Forgot this image had a toddler in it before I added it to this entry, and had to give myself a headslap. I chose the picture because I'm talking about hobbies today and Sims, in its many incarnations (Sims1, Sims2, Sims3 and now Sims Medieval; this picture is from S3) is my hobby. It's fun. I can happily spend hours in it, even uninstalling and reinstalling the whole blasted game from the ground up if I think the end result will be more fun and let me go back to work and family recharged. Breeding my Sims is one of my favorite pastimes when I play, which is why I happen to have a lot of parent and baby pictures hanging in my folders. Hats off to professional gamers, and the creators of custom content, but I'm happy enough to play for fun and fun alone.
Personally, I couldn’t do this. If I knew for a fact that I would never ever sell another piece, then yes, I would still write, because it’s not something I picked and not something I can turn off, but still a big part of me would curl into a ball and die. That’s because a professional writing career is hardwired in me. Having my books on shelves and in e-readers is part of the vision, so that’s the goal I move towards when I write.
I came to professional writing through fan fiction, and still have many friends I made in that venue. Most of them are writers, and most of those are indeed pursuing a profession as such. Others want to have fun and that’s that, which is perfectly fine. It doesn't make them less than a professiona; it's only different.
Let’s take a look at the hobbyist writer, who writes for themselves or fun only. Their goal is to tell a story that will amuse or entertain themselves, so if they’re having fun; goal achieved, well done. Format doesn’t matter, or genre, and the stories don’t have to end or even actually be written. If they want to complete a story, of any length, they can, and if they want to share the story, at any stage, they can, and even pick exactly whom they will share it with, but none of those is a requirement. In fact, there aren’t any. Market trends don’t matter, nor do publishing schedules, editors shifting from house to house, or any other publishing kerfluffles.
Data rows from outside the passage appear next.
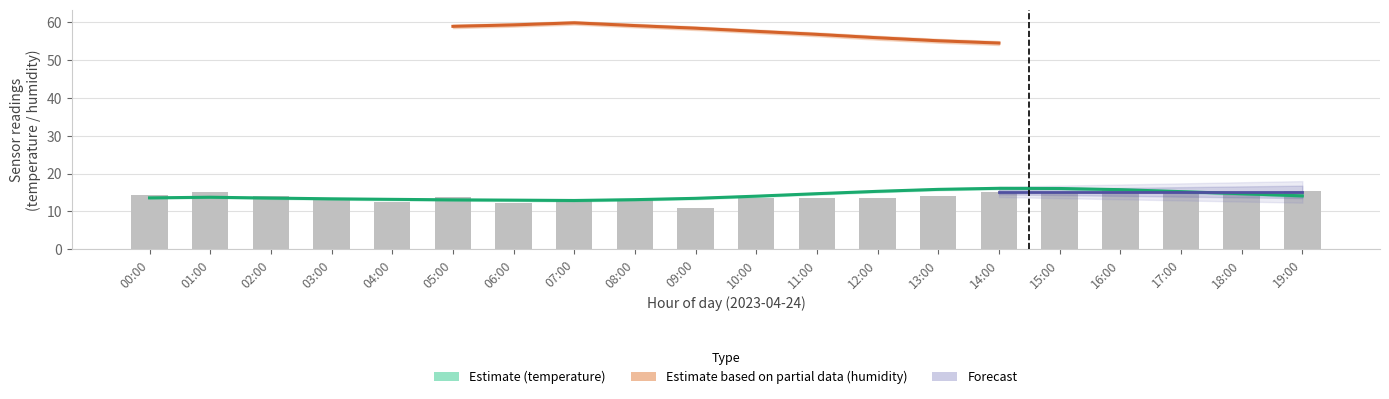

What is the smallest value displayed?

12.7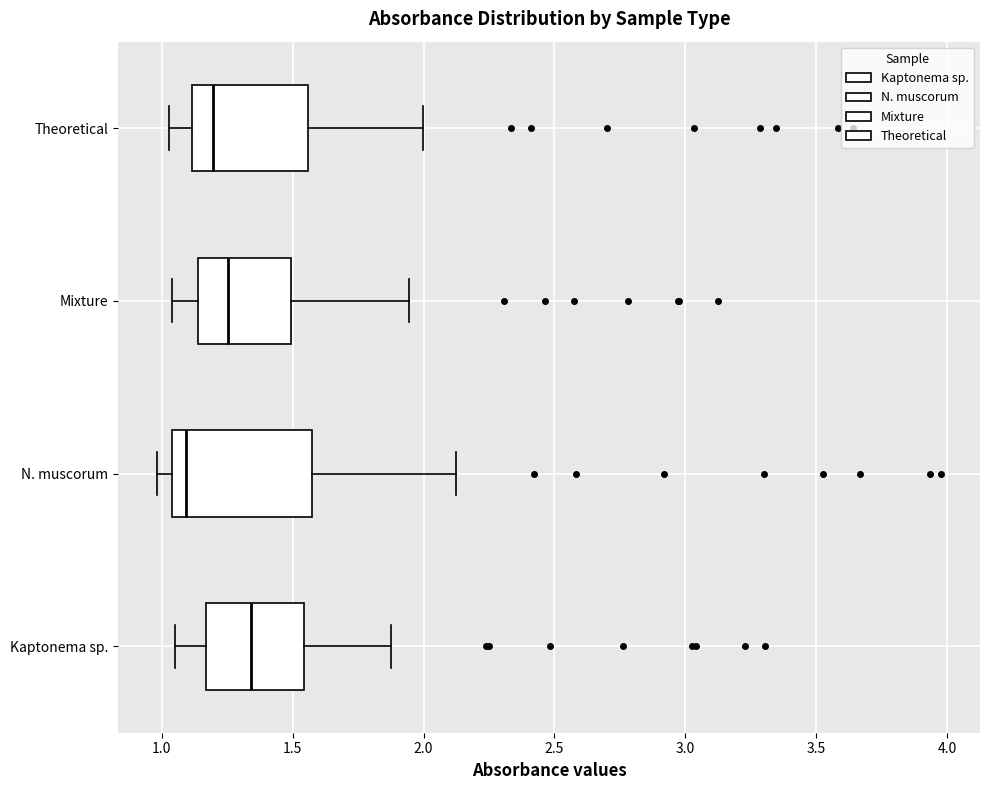

Reading bottom to top, read every box against the x-axis: the position of its median line, the range the box covers, and the ends of its whiskers. The values are not printed on the chart, so give them approximately, as read against the axis.

Kaptonema sp.: median 1.35, box 1.15 to 1.55, whiskers 1.05 to 1.85
N. muscorum: median 1.10, box 1.05 to 1.55, whiskers 1.00 to 2.10
Mixture: median 1.25, box 1.15 to 1.50, whiskers 1.05 to 1.95
Theoretical: median 1.20, box 1.10 to 1.55, whiskers 1.05 to 2.00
As long as the hobby writer is having fun, he or she is already a success, because they are meeting the goals they set for themselves. If that's you, jump in, have fun, and dance like nobody's watching.
Writing the book of one’s heart is a classic piece of advice, and that’s one thing the writer of commercial fiction would do well to learn from those who write only to please themselves. We need to remember the love. Remember what it’s like to sneak off for a few stolen moments of dipping into the story world in the midst of day job, housework, or family wrangling and not care about anything else. Live with the characters and bleed when they bleed. Juggling the business and the art of writing can be tricky, well, business, but for those of us hardwired for a writing career, that’s all part of the process. A process, I have to remind myself, that can’t get started without a finished manuscript.
That’s where the discipline comes in. Nobody is going to pound my keys for me. Nobody knows my characters and their lives and trials and their story world like I do, and unless I write and share them, nobody ever will. That thought could absolutely suffocate me, and that’s why I haul my carcass down to a local coffee shop every day and get down to work. That’s why I am a member of Romance Writers of America and our local chapter, and have eyes to joining yet another, as well as special interest groups. This is the job I was created to do, and I want to do it all to the best of my ability. That’s what I love, the whole deal. Still, it’s that love of the story that has to be the root of it all, and I have to thank my hobbyist friends for reminding me of that.